Aristote pense qu’il existe une certaine hiérarchie naturelle dans l’ordre du monde, les hommes usent des animaux comme les animaux utilisent les plantes : ce qui est imparfait est au service de ce qui est parfait. Cette thèse est également développée par Descartes dans son livre « le discours de la méthode », il prétend que les animaux n’ont pas d’âme, d’affection ou de spiritualité, ils sont pure matière. Cependant, la domestication et l’élevage des animaux, la bienveillance de l’homme à leur égard, l’adoption des animaux de compagnie sont des approches qui supposent que l’homme a des devoirs à leur endroit. De même, l’ancien Testament tolère un certain usage des animaux, puisqu’ils ont été créés pour servir aux besoins des hommes, mais ils doivent être traités avec respect car ils font partie de la création de Dieu.

En effet, la réflexion autour de l’éthique animale est apparue dés l’Antiquité avec Pythagore qui soutient que les animaux possèdent une âme, et celle-ci change de corps après la mort, ainsi une âme humaine peut se retrouver dans le corps d’un animal (la transmigration de l’âme).
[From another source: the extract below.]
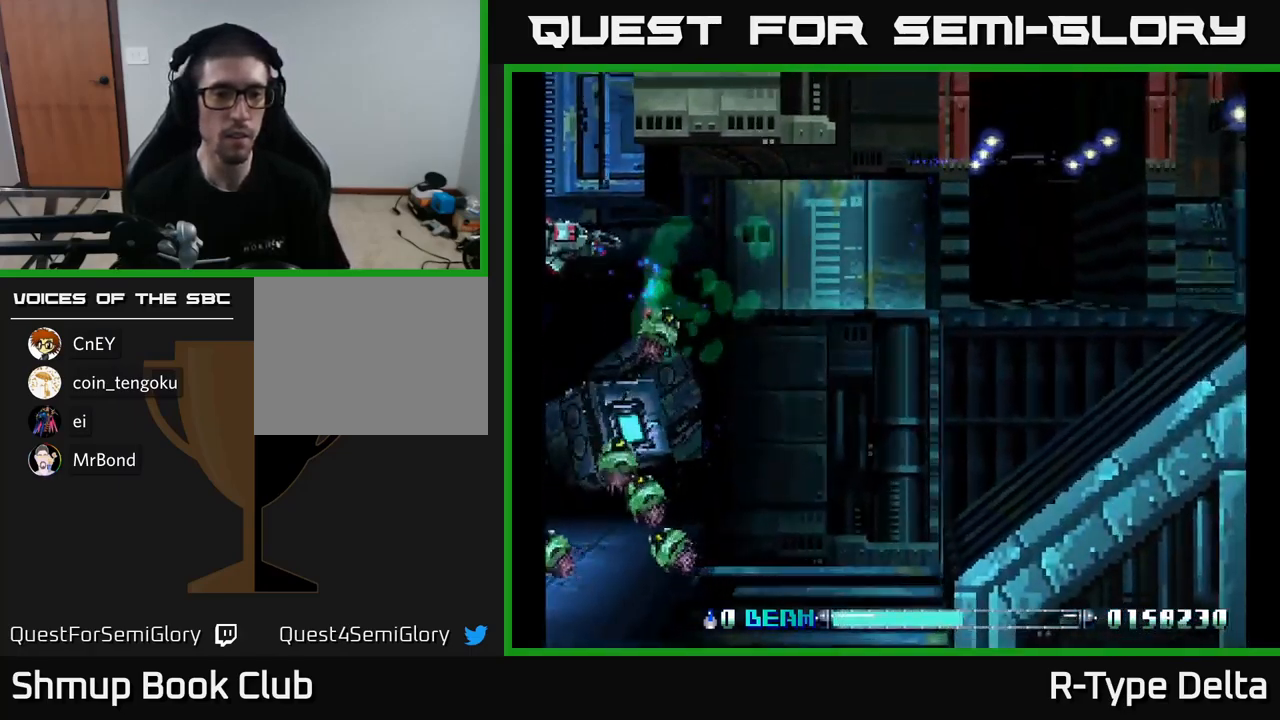
{"buttons": ["X", "DPAD_DOWN", "DPAD_RIGHT"], "right_stick": "center", "events": [[33, "X", "up"], [100, "X", "down"], [433, "DPAD_RIGHT", "down"], [467, "DPAD_DOWN", "down"]]}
Il est donc inconcevable de tuer les animaux ou consommer leur viande.

Au XVIème siècle, Montaigne exige un traitement humanitaire des animaux, ils sont, selon lui, des créatures dignes de respect. En 1789, Jeremy Bentham associe l’utilitarisme et l’éthique, il s’agit en effet d’un principe qui défend les intérêts des animaux indépendamment des intérêts des hommes. De même, en 1975, Peter Singer s’est inspiré de Bentham pour mettre en avant les bases du mouvement de protection des animaux.

E, 1983, Tom Regan va plus loin en pensant à « l’animal-sujet » dans son livre « The case oh the Animal Rights », les animaux ne sont plus des moyens pour satisfaire des fins humaines, mais des créatures qui possèdent des droits moraux.

Il faut par conséquent bannir toutes les souffrances des animaux et toute exploitation injustifiée ; et si l’homme défend les droits des animaux, il ne faut surtout pas qu’un bénéfice s’ensuit pour lui-même, car si c’est le cas, il en résulte un statut moral limité et un égoïsme de groupe qui ne défend que les droits des humains.